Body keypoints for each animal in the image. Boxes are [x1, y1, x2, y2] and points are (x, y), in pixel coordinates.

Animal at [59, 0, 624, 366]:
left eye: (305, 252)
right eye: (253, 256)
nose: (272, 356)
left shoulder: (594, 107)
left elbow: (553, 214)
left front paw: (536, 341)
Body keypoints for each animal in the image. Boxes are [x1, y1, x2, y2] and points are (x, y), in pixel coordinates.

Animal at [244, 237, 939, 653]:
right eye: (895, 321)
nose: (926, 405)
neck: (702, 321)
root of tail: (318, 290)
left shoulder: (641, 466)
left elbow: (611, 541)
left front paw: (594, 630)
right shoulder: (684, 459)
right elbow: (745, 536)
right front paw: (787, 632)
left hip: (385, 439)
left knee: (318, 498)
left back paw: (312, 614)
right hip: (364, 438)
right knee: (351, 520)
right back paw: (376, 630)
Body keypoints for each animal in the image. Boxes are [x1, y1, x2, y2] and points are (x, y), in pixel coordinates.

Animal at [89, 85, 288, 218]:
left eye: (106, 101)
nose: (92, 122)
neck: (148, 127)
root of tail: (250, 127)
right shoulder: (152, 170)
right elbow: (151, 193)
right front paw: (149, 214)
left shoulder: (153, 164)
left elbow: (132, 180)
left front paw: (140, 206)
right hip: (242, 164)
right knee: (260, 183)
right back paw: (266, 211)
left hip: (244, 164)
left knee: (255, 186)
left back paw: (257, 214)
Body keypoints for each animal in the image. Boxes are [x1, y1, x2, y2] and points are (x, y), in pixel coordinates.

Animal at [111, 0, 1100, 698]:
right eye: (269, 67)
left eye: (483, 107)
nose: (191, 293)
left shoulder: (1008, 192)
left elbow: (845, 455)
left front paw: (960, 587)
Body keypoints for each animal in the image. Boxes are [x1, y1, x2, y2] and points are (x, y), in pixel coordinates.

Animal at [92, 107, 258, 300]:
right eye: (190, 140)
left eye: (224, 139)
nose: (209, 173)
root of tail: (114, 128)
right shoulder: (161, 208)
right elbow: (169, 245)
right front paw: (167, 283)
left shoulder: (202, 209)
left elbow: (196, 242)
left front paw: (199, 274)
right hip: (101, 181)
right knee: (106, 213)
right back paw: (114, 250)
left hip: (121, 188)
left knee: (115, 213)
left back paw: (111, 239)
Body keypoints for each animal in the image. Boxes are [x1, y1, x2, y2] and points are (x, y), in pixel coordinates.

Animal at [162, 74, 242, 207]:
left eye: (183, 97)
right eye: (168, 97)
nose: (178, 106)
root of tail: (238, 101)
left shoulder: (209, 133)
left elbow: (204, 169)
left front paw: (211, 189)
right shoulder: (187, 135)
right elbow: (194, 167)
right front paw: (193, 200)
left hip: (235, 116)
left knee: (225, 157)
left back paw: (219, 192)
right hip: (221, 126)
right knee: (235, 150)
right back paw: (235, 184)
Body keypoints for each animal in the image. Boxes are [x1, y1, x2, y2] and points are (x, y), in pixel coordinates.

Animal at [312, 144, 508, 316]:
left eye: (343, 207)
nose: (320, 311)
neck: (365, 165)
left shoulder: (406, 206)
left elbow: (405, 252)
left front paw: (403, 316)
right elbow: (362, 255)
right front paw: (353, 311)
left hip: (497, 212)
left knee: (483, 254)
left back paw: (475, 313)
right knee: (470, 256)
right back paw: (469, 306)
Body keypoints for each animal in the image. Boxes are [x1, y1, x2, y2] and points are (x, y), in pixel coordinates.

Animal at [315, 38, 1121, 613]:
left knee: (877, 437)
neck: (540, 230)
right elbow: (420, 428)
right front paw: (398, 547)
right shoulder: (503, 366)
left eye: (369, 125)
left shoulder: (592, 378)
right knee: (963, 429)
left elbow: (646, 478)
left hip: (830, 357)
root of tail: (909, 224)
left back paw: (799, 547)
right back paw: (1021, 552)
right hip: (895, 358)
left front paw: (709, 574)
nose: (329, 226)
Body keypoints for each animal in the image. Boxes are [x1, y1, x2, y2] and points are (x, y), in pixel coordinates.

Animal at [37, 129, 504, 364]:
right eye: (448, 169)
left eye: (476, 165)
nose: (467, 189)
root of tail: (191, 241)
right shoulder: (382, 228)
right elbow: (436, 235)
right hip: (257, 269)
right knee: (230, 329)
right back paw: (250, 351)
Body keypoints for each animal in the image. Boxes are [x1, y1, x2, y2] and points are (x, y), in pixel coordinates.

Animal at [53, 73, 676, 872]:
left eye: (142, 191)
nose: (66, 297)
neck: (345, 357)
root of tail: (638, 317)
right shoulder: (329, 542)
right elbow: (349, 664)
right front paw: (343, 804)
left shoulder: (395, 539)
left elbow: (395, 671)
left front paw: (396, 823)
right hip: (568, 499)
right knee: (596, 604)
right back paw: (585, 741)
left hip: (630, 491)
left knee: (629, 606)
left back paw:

■ ■ ■ ■ ■ ■ ■

All the entries above need to be repeated word for word.

» ANSWER TO THE PROBLEM:
Body keypoints for each animal in the image. Boxes are [x1, y1, x2, y2] and points are (x, y), in pixel coordinates.

Animal at [59, 0, 624, 366]:
left eye: (305, 252)
right eye: (253, 256)
nose: (272, 356)
left shoulder: (594, 107)
left elbow: (553, 214)
left front paw: (536, 341)
Body keypoints for each animal in the image. Boxes are [x1, y1, x2, y2] and points are (x, y), in pixel coordinates.

Animal at [244, 237, 939, 653]:
right eye: (895, 321)
nose: (926, 405)
neck: (702, 321)
root of tail: (318, 290)
left shoulder: (641, 466)
left elbow: (611, 541)
left front paw: (594, 630)
right shoulder: (684, 459)
right elbow: (745, 536)
right front paw: (787, 632)
left hip: (385, 439)
left knee: (318, 498)
left back paw: (312, 614)
right hip: (364, 438)
right knee: (351, 520)
right back paw: (376, 630)
Body keypoints for each animal in the image. Boxes are [x1, y1, x2, y2] and points are (x, y), in pixel coordinates.

Animal at [89, 85, 288, 218]:
left eye: (106, 101)
nose: (92, 122)
neck: (148, 127)
root of tail: (250, 127)
right shoulder: (152, 170)
right elbow: (151, 193)
right front paw: (149, 214)
left shoulder: (153, 164)
left elbow: (132, 180)
left front paw: (140, 206)
right hip: (242, 164)
right knee: (260, 183)
right back paw: (266, 211)
left hip: (244, 164)
left knee: (255, 186)
left back paw: (257, 214)
Body keypoints for each animal in the image. Boxes are [x1, y1, x2, y2] and points are (x, y), in pixel coordinates.

Animal at [111, 0, 1100, 698]:
right eye: (269, 67)
left eye: (483, 107)
nose: (191, 293)
left shoulder: (1008, 192)
left elbow: (845, 455)
left front paw: (960, 587)
Body keypoints for each animal in the image. Boxes are [x1, y1, x2, y2] and points are (x, y), in pixel coordinates.

Animal at [92, 107, 258, 300]:
right eye: (190, 140)
left eye: (224, 139)
nose: (209, 173)
root of tail: (114, 128)
right shoulder: (161, 208)
right elbow: (169, 245)
right front paw: (167, 283)
left shoulder: (202, 209)
left elbow: (196, 242)
left front paw: (199, 274)
right hip: (101, 181)
right knee: (106, 213)
right back paw: (114, 250)
left hip: (121, 188)
left knee: (115, 213)
left back paw: (111, 239)
Body keypoints for each animal in the image. Boxes are [x1, y1, x2, y2] and points are (x, y), in pixel coordinates.

Animal at [162, 74, 242, 207]:
left eye: (183, 97)
right eye: (168, 97)
nose: (178, 106)
root of tail: (238, 101)
left shoulder: (209, 133)
left elbow: (204, 169)
left front paw: (211, 189)
right shoulder: (187, 135)
right elbow: (194, 167)
right front paw: (193, 200)
left hip: (235, 116)
left knee: (225, 157)
left back paw: (219, 192)
right hip: (221, 126)
right knee: (235, 150)
right back paw: (235, 184)
Body keypoints for each animal in the image. Boxes are [x1, y1, x2, y2] and points are (x, y), in pixel coordinates.

Animal at [312, 144, 508, 316]:
left eye: (343, 207)
nose: (320, 311)
neck: (365, 165)
left shoulder: (406, 206)
left elbow: (405, 252)
left front paw: (403, 316)
right elbow: (362, 255)
right front paw: (353, 311)
left hip: (497, 212)
left knee: (483, 254)
left back paw: (475, 313)
right knee: (470, 256)
right back paw: (469, 306)
Body keypoints for each animal in the image. Boxes are [x1, y1, x2, y2] and points are (x, y), in pixel coordinates.

Animal at [315, 38, 1121, 613]:
left knee: (877, 437)
neck: (540, 230)
right elbow: (420, 428)
right front paw: (398, 547)
right shoulder: (503, 366)
left eye: (369, 125)
left shoulder: (592, 378)
right knee: (963, 429)
left elbow: (646, 478)
left hip: (830, 357)
root of tail: (909, 224)
left back paw: (799, 547)
right back paw: (1021, 552)
right hip: (895, 358)
left front paw: (709, 574)
nose: (329, 226)
Body keypoints for each animal in the image. Boxes are [x1, y1, x2, y2] and points are (x, y), in pixel coordinates.

Animal at [37, 129, 504, 364]:
right eye: (448, 169)
left eye: (476, 165)
nose: (467, 189)
root of tail: (191, 241)
right shoulder: (382, 228)
right elbow: (436, 235)
right hip: (257, 269)
right knee: (230, 329)
right back paw: (250, 351)
Body keypoints for each animal in the image. Boxes are [x1, y1, x2, y2] and points are (x, y), in pixel coordinates.

Animal at [53, 73, 676, 872]:
left eye: (142, 191)
nose: (66, 297)
neck: (345, 357)
root of tail: (638, 317)
right shoulder: (329, 542)
right elbow: (349, 664)
right front paw: (343, 804)
left shoulder: (395, 539)
left elbow: (395, 671)
left front paw: (396, 823)
right hip: (568, 499)
right knee: (596, 604)
right back paw: (585, 741)
left hip: (630, 491)
left knee: (629, 606)
left back paw:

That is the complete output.